Ali vendiam-se, por um lado, lotes (espaços de terreno para construção) e, por outro, construíam-se e vendiam-se casas. "Nunca as vendas em Portugal tinham corrido tão bem no imobiliário residencial", recorda, remetendo para aquilo que descreve como alto grau de "otimismo" do setor. Grande parte das vendas eram feitas a estrangeiros, para quem as casas passam a ser segunda habitação.

O objetivo "era vender todos os lotes", o que Gaspar Ferreira acreditava que fosse concretizado em 10 anos. "A grande questão era saber o preço e o ritmo de venda".

Ora, naquela altura, era frequente os bancos financiarem este tipo de construção. “BES não queria, fomos tentar CGD e Santader”, afirma.

Ficou estabelecido um empréstimo de entre 230 a 250 milhões de euros, da parte da Caixa Geral de Depósitos (CGD). A proposta final ficaria fixada em 230 milhões de euros. "Cada um de nós entrava com capital próprio de dois milhões de euros", assinala.

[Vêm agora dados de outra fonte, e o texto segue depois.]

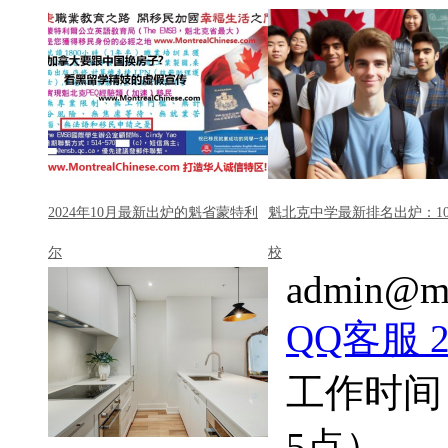
2024年10月最新出炉的魁省蒙特利
魁北克中学最新排名出炉：1
尔
校
admin@mo
QQ客服 22
工作时间
5点）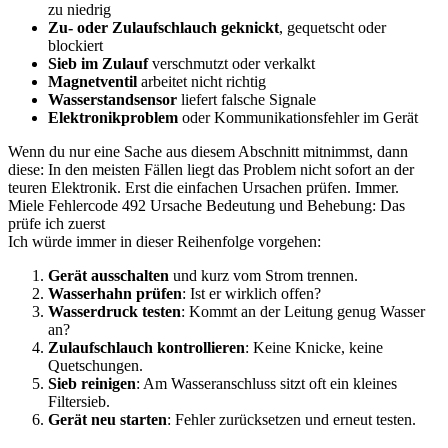
zu niedrig
Zu- oder Zulaufschlauch geknickt
, gequetscht oder
blockiert
Sieb im Zulauf
verschmutzt oder verkalkt
Magnetventil
arbeitet nicht richtig
Wasserstandsensor
liefert falsche Signale
Elektronikproblem
oder Kommunikationsfehler im Gerät
Wenn du nur eine Sache aus diesem Abschnitt mitnimmst, dann
diese: In den meisten Fällen liegt das Problem nicht sofort an der
teuren Elektronik. Erst die einfachen Ursachen prüfen. Immer.
Miele Fehlercode 492 Ursache Bedeutung und Behebung: Das
prüfe ich zuerst
Ich würde immer in dieser Reihenfolge vorgehen:
Gerät ausschalten
und kurz vom Strom trennen.
Wasserhahn prüfen
: Ist er wirklich offen?
Wasserdruck testen
: Kommt an der Leitung genug Wasser
an?
Zulaufschlauch kontrollieren
: Keine Knicke, keine
Quetschungen.
Sieb reinigen
: Am Wasseranschluss sitzt oft ein kleines
Filtersieb.
Gerät neu starten
: Fehler zurücksetzen und erneut testen.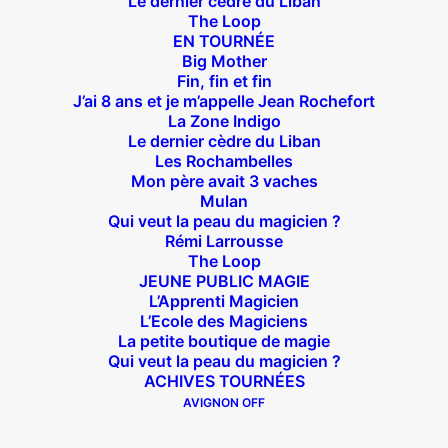
Le dernier cèdre du Liban
The Loop
EN TOURNÉE
Suivez nous !
Big Mother
Fin, fin et fin
J’ai 8 ans et je m’appelle Jean Rochefort
La Zone Indigo
Le dernier cèdre du Liban
Les Rochambelles
Mon père avait 3 vaches
Théâtre des Béliers Parisiens
Mulan
Qui veut la peau du magicien ?
14 bis rue Sainte Isaure 75018 Paris
– M° Jules
Rémi Larrousse
The Loop
Joffrin / Simplon – Loc :
01 42 62 35 00
JEUNE PUBLIC MAGIE
L’Apprenti Magicien
L’Ecole des Magiciens
La petite boutique de magie
Qui veut la peau du magicien ?
À l’affiche
ACHIVES TOURNÉES
AVIGNON OFF
Big Mother
La Zone Indigo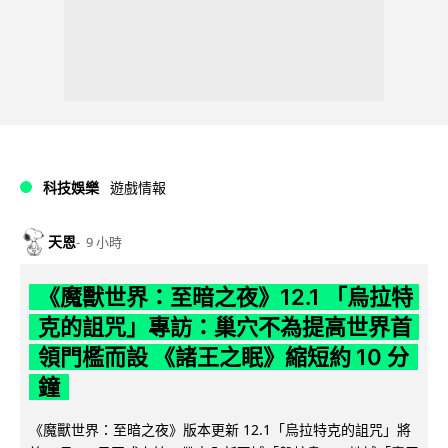
科技娛樂
遊戲情報
天恩
9 小時
《魔獸世界：至暗之夜》12.1 「烏拉特
克的詛咒」專訪：巢穴不為提高世界首
領門檻而設 《諸王之眠》縮短約 10 分
鐘
《魔獸世界：至暗之夜》版本更新 12.1「烏拉特克的詛咒」將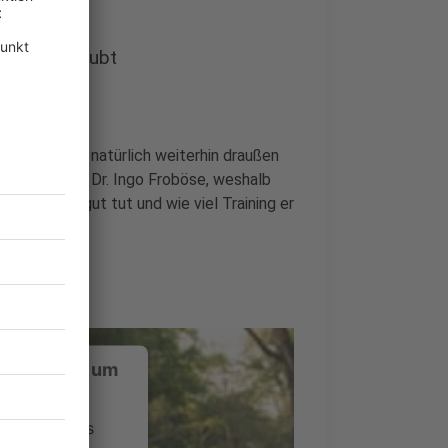
r noch erlaubt
öchte, kann natürlich weiterhin draußen
 erklärt euch Dr. Ingo Froböse, weshalb
ystem so gut tut und wie viel Training er
ustimmung, um
 zu laden!
ervice eines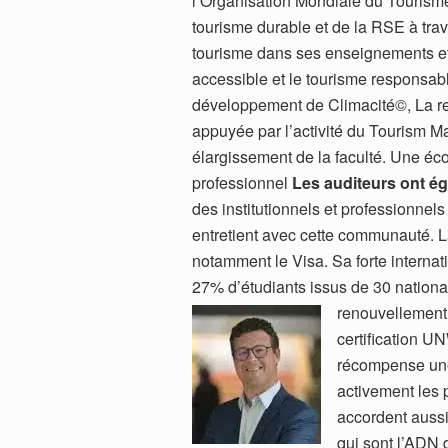
l’Organisation Mondiale du Tourisme
tourisme durable et de la RSE à tra
tourisme dans ses enseignements et 
accessible et le tourisme responsab
développement de Climacité©, La re
appuyée par l’activité du Tourism M
élargissement de la faculté. Une éc
professionnel
Les auditeurs ont ég
des institutionnels et professionnels 
entretient avec cette communauté. 
notamment le Visa. Sa forte internat
27% d’étudiants issus de 30 nationa
renouvellement 
certification UN
récompense une
activement les p
accordent aussi
qui sont l’ADN 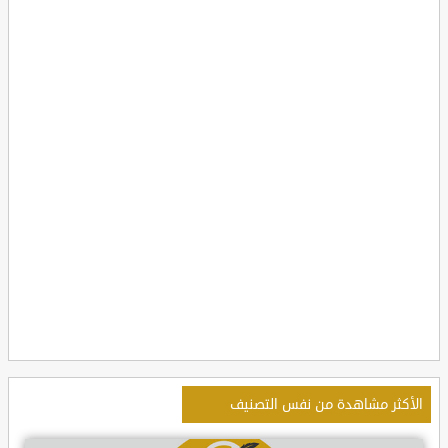
الأكثر مشاهدة من نفس التصنيف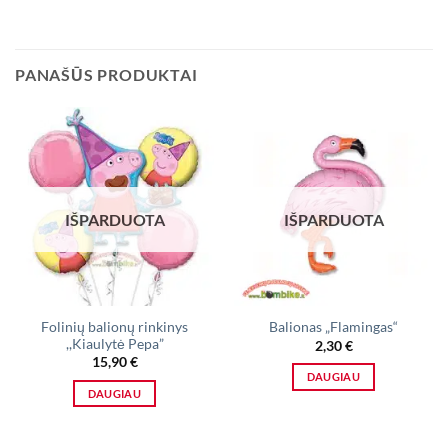
PANAŠŪS PRODUKTAI
IŠPARDUOTA
IŠPARDUOTA
Folinių balionų rinkinys
Balionas „Flamingas“
,,Kiaulytė Pepa”
2,30
€
15,90
€
DAUGIAU
DAUGIAU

Começa a audição, com 46 minutos de atraso

A audição, agendada para as 9h30, tem início pelas 10h16. Diogo Gaspar Ferreira é o primeiro arguido a ser ouvido. Durante 12 anos, foi CEO e acionista de Vale do Lobo e, em 2015, foi constituído arguido da Operação Marquês.

Posteriormente, será ouvido Rui Horta e Costa, que também está presente na sala de audiências, no Campus de Justiça, em Lisboa.

Pela primeira vez, uma audição no âmbito da Operação Marquês conta com a presença do procurador do Ministério Público Rosário Teixeira.